Ingold attended Queen's University Belfast and graduated with a first-class honours degree in Botany in 1926. He then took up a one-year scholarship at the Royal College of Science in London, studying with Sir John Farmer in the school of botany. By 1929 he had completed a PhD and been appointed a lecturer at Reading University, then lecturer in charge of botany (1937-44) at University College, Leicester. It was whilst he was in Leicester that Ingold found a form of water borne fungi in a foam that he found in the brook near his house. This discovery led him to write a paper in 1942 that described 16 species and 13 genera, in total he discovered hundreds of species of these fungi. They are now known as Ingoldian fungi in his honour. 

For 28 years (1944-72), he was professor of botany at Birkbeck College, London, where he was vice-master from 1965 until 1970.

Ingold formally "retired" from his University post at age 67, but just carried on working at home. When he was 80 he had a festscrift in his honour that listed 174 publications. But he still hadn't finished, in fact he carried on to publish another 100 papers after this and his last scientific paper was published when he was 93. 

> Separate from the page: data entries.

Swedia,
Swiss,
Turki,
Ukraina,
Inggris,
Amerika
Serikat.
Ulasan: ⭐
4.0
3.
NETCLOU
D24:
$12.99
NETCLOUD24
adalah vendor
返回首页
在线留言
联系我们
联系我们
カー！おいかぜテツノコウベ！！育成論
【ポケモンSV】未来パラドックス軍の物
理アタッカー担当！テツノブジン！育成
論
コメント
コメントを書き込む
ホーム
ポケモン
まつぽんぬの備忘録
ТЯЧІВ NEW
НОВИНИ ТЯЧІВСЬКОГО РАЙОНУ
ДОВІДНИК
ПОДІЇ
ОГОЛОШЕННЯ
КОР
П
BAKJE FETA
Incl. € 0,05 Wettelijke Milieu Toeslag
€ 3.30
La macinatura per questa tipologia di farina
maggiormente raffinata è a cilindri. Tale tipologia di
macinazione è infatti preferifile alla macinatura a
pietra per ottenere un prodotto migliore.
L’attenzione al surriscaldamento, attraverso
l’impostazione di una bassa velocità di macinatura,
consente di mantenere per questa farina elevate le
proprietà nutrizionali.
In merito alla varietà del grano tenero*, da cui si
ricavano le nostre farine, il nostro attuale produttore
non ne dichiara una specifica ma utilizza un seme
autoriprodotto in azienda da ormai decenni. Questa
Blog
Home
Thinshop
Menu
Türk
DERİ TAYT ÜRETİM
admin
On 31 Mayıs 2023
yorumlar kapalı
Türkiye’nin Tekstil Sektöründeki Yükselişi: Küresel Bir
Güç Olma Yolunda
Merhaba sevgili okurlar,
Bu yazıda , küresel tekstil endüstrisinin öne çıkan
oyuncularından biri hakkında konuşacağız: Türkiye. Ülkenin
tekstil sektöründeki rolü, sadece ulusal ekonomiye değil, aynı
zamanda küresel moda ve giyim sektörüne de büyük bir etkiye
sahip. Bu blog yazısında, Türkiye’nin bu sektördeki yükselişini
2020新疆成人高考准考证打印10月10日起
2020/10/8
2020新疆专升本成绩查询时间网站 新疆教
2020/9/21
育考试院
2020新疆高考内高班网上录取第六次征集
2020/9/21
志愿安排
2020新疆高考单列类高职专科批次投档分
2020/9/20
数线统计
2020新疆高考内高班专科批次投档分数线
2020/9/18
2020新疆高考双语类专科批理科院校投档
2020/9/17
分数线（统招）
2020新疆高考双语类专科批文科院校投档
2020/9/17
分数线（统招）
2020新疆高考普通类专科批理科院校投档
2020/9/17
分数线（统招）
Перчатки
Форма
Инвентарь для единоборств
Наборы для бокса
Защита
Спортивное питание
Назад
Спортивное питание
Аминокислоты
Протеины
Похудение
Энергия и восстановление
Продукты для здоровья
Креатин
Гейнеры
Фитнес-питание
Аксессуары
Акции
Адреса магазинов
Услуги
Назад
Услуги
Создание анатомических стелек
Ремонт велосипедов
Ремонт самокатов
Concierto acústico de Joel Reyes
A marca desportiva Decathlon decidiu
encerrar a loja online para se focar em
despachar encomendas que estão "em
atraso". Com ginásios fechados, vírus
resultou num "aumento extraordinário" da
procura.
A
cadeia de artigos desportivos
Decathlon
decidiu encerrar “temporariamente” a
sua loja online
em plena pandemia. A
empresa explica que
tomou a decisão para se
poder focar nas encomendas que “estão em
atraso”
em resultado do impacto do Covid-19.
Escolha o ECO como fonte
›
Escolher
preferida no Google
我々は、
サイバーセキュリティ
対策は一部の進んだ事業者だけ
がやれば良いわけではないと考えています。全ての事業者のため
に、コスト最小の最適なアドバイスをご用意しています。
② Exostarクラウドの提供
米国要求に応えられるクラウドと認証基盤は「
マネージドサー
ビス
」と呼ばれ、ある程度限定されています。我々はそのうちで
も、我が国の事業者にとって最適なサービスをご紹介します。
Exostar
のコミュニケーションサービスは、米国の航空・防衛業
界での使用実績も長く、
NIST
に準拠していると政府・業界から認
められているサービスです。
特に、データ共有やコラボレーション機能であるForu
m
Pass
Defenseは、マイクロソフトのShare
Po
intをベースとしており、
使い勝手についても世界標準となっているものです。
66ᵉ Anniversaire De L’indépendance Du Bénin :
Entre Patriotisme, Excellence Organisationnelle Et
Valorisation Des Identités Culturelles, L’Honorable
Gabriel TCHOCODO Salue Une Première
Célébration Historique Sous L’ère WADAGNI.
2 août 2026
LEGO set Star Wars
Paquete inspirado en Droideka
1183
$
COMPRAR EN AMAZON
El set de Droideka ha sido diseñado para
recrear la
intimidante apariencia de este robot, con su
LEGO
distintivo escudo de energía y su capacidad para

Above all else Ingold was a phenomenal field observer and experimentalist. Many of his papers and books are illustrated with his own line-drawings, both macroscopic and also microscopic camera lucida derived images. He also used a water drop technique in which he observed the spore development of a fungi of interest over time and he made repeated drawings to illustrate the course of development.    

The figure below is a re-coloured and slightly modified line drawing made by Ingold that shows a Gyoerffyella craginiformis, a conidium from ditch scum at Wheatfen Broad (Ingold & Ellis 1952). Notice the carefully hand drawn 50 micron scale bar. This is the sign of careful camera lucida observational technique. Assuming the scale of an image, or reporting the magnification of the optical set up used to make the image, do not pin down the observed conidium to a real-world scale.  These are two ways of de-quantifying a scientific image.  Ingold doesn't do this. His observations, as recorded with these simple and elegant line drawings, are images that have been created with Intense Seeing




References

Obituaries of C.T. Ingold in the Guardian and Independent

Ingold, C.T. & Ellis, E.A. (1952). On some hyphomycete spores including those of Tetracladium maxilliformis, from Wheatfen. Transactions of the British Mycological Society, 35, 158-61.

My involvement with aquatic hyphomycetes. C.T. Ingold Chapter 2 of A Century of Mycology. Editor Brian Sutton. Cambridge University Press 1996.